# Thomas the train DCC decoder from Bachmann



## Greg Elmassian (Jan 3, 2008)

I see bachmann sells 2 locos with DCC and specialized sounds, plus a DC/DCC sound decoder separately.

Has anyone run one of these locos under DCC or tested the DCC decoder? Wondering if they will work on 24v systems, and who made the sound system.

Greg


----------



## Dwight Ennis (Jan 2, 2008)

Bachmann usually partners with Soundtraxx and use an OEM Tsunami decoder. No chuff cam wire on the OEM's I've noticed.


----------



## Greg Elmassian (Jan 3, 2008)

Yeah, you are correct Dwight, just found the manual for the separate decoder, it is made by Soundtraxx as you say. Going to try to get one, it's probably an econami, although I hear the econami is going to be short lived, and replaced by the Tsunami II

OK, no chuff inputs, but Bachmann is pretty famous for having "chuff cams" that make grown men cry.

Interestingly it has a provision for an external volume pot, that works in DC and DCC.... should be a hit with kids


----------



## Dwight Ennis (Jan 2, 2008)

On some of the newer On30 Bachmann locos - the Heisler, the new Climax, and the new updated DCC Mogul, Bachmann has a decoder preinstalled which has a connector for the sound board (I believe it's a 22 pin connector but don't quote me). The sound board is another $129 list but around $75.00 street price. These are obviously OEM boards.


----------



## East Broad Top (Dec 29, 2007)

Greg Elmassian said:


> ... I hear the econami is going to be short lived, and replaced by the Tsunami II


I know that's the case with the 4-amp boards. Soundtraxx told me the price difference between the two product lines on that specific board was so minimal that it made no sense to continue to offer the Econami. They indicated they did plan on keeping the small scale Econamis around, but I'd imagine that would be open to discussion with a few years' of comparative sales trends to look at. I think it will come down to the number of folks looking for basic sounds vs. power users. 

Later,

K


----------



## Greg Elmassian (Jan 3, 2008)

I wonder what the delta in engineering is, i.e. the money "lost" making the LS Econami and then abandoning it for the Tsunami II.

Back to the topic, just ordered one of the Bachmann decoders from RLD, will check it out and probably do a video on the sounds.

Looks like Bachmann does not sell Thomas sets with the decoder in the loco, but you can buy Thomas and Percy with the decoder installed.

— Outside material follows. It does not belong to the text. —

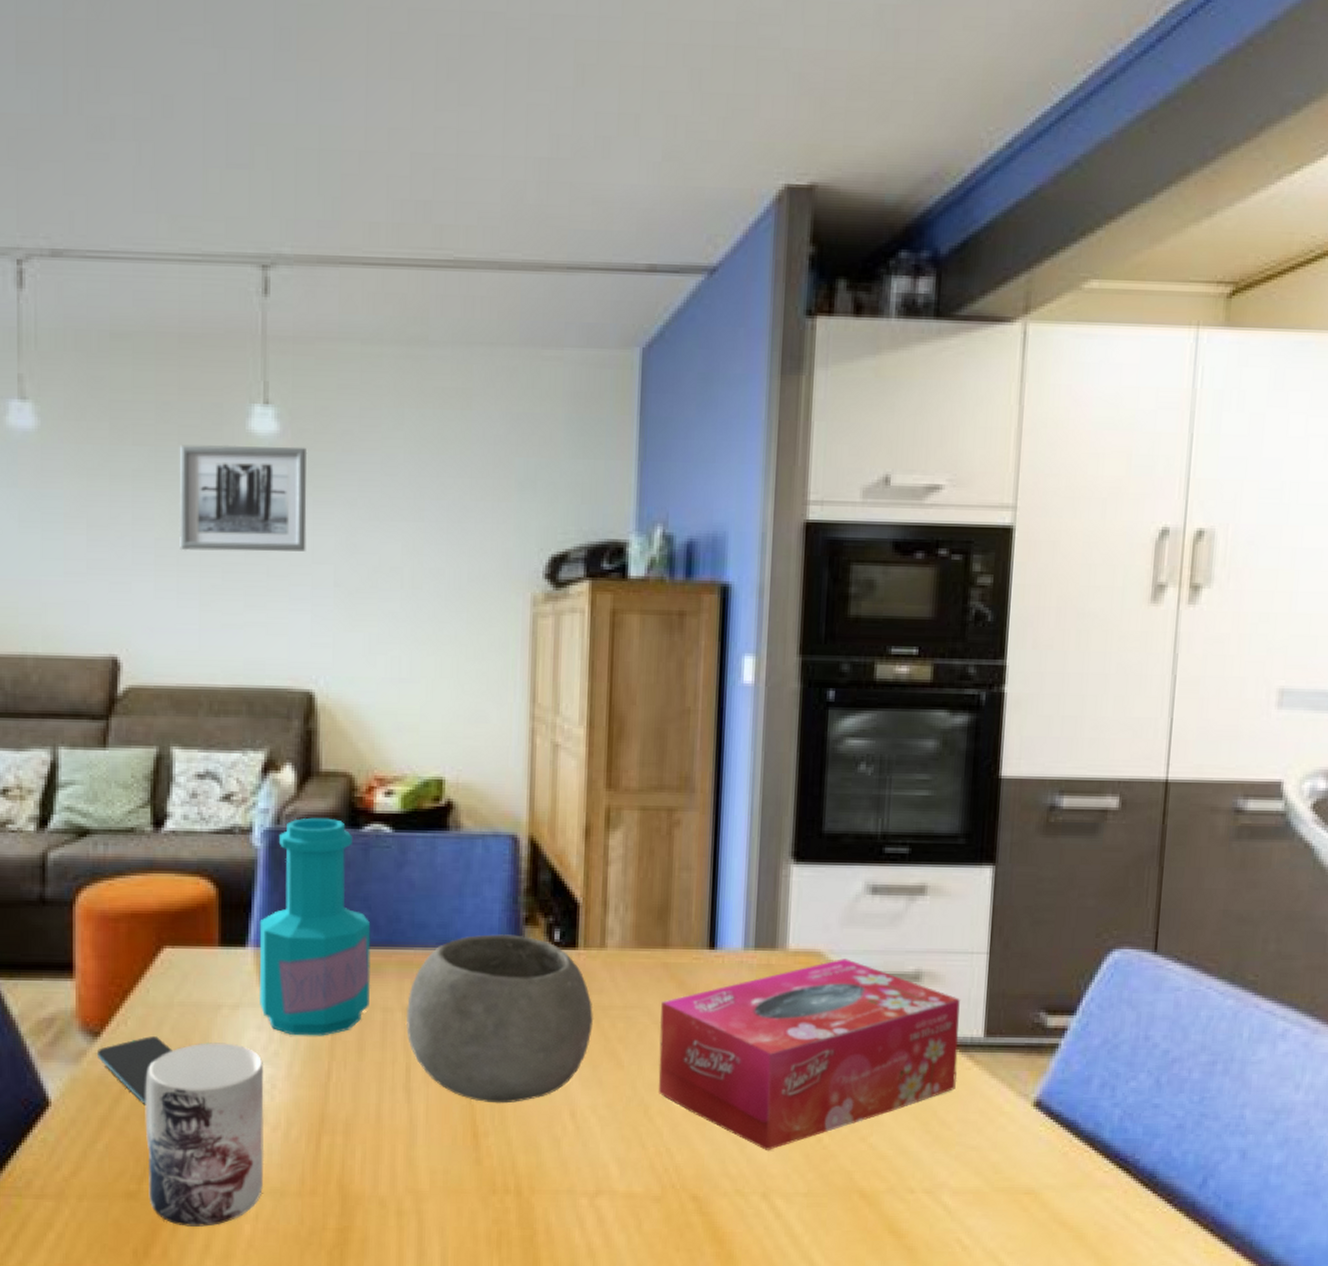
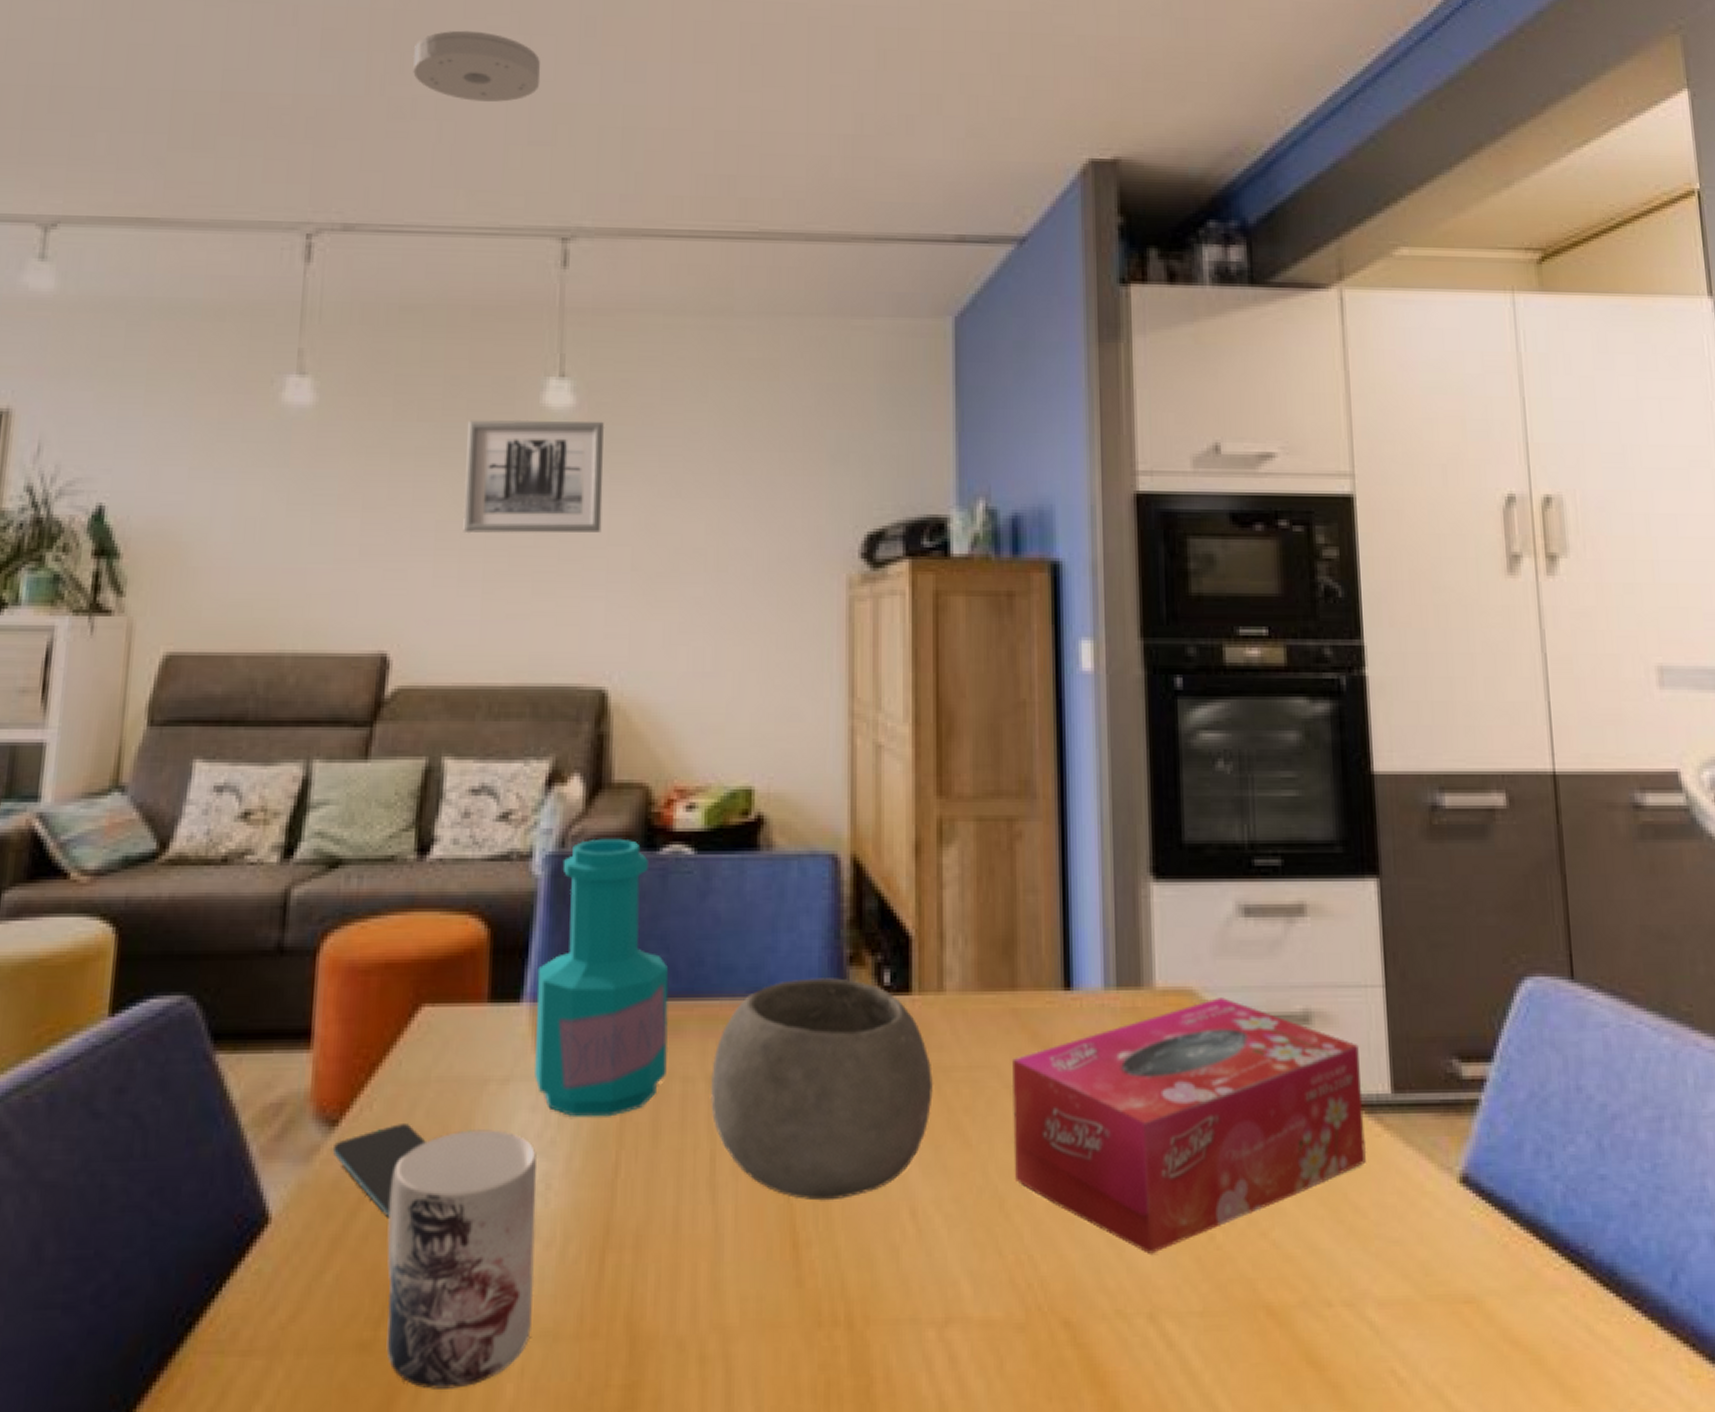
smoke detector: none [108,43,236,122] -> present [413,30,541,102]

Anyway, will have some fun soon, this one will go into an Emily, which may be modified to match the prototype.

Greg


----------



## East Broad Top (Dec 29, 2007)

I think the boards are identical. At least nothing jumped out at me as being different when I compared my Econami to my Tsunami2 board. The technical specs are identical. Functionally, the only differences between the two lines is the number of sounds you have and various features like reverb, load-based variable exhaust, different kinds of prototypical braking, etc. That's all software-based. I'd imagine they're not wasting a whole lot of R&D effort by concentrating on one line. (There's part of me that wonders if the "Econami" was really introduced as a test bed for the new platform while they fine-tuned the software for the Tsunami2, but that's pure speculation on my part.) 

Later,

K


----------



## Greg Elmassian (Jan 3, 2008)

Well, one thing is for sure, the Tsunami II is more expensive, guess you are paying for the sounds, if the hardware is about identical.

The poor old standard Tsunami is almost half the cost.

Greg - 348


----------



## Greg Elmassian (Jan 3, 2008)

OK, I now have one of these decoders, and have a page showing the package, the description, the decoder front and back, and a link where you can get the manual to see what it does.

I'll try installing this into a Little Hauler to test and record the different sounds.

https://elmassian.com/index.php?option=com_content&view=article&id=742&Itemid=1200

Greg


----------



## Blrmkr8609 (Feb 13, 2018)

I do not see any Thomas decoders available for HO scale. I realize that this is for large-scale, but would it be possible to locate this decoder in a car (Annie) behind Thomas and run wires up to Thomas and also have the sound work?

Thanks!


----------



## Greg Elmassian (Jan 3, 2008)

I neglected to measure the board, it would probably fit diagonally in a car.

Greg


----------



## Blrmkr8609 (Feb 13, 2018)

Would the difference in voltage of HO scale be an issue? Thanks!


----------



## Greg Elmassian (Jan 3, 2008)

So, we are in the DCC forum. You are running DCC right? What is your DCC track voltage?


----------



## Blrmkr8609 (Feb 13, 2018)

I am in the planning stages for my track and cars now. I thought that the decoder would work but then also read somewhere that the voltage was higher for the larger scales. But that is probably only for DC operation? I will plan to try this decoder in the ho scale when I get all of the track put together.


----------



## Greg Elmassian (Jan 3, 2008)

So, you are or are not going to run DCC?

I would expect you will be fine on HO track voltages, like 16v.

If I get a chance, I might be able to test it, but you are not exactly replying to the questions I'm asking.

Greg


----------



## Dan Pierce (Jan 2, 2008)

Zimo for one has HO decoders with Large scale voltage ratings of 30 volts. these will work on DC and DCC.


----------



## Greg Elmassian (Jan 3, 2008)

Dan, I think the point here is the specific sounds for Thomas the train and the other "members"...

see post #9, after the thread was re-railed... note also the link to the manual.

Greg


----------



## OldNoob (Apr 30, 2016)

Dumb question. How does a sound card time Cuff's without a trigger?


----------



## Greg Elmassian (Jan 3, 2008)

Chuffs... ok, so some do an "auto chuff", and based on the sophistication of the circuit it's done by voltage, dcc speed step, or actual motor rpm divided by the gear ratio.

On a good decoder it can be really accurate, and it's nice not to maintain a "Chuff" switch...

Greg


----------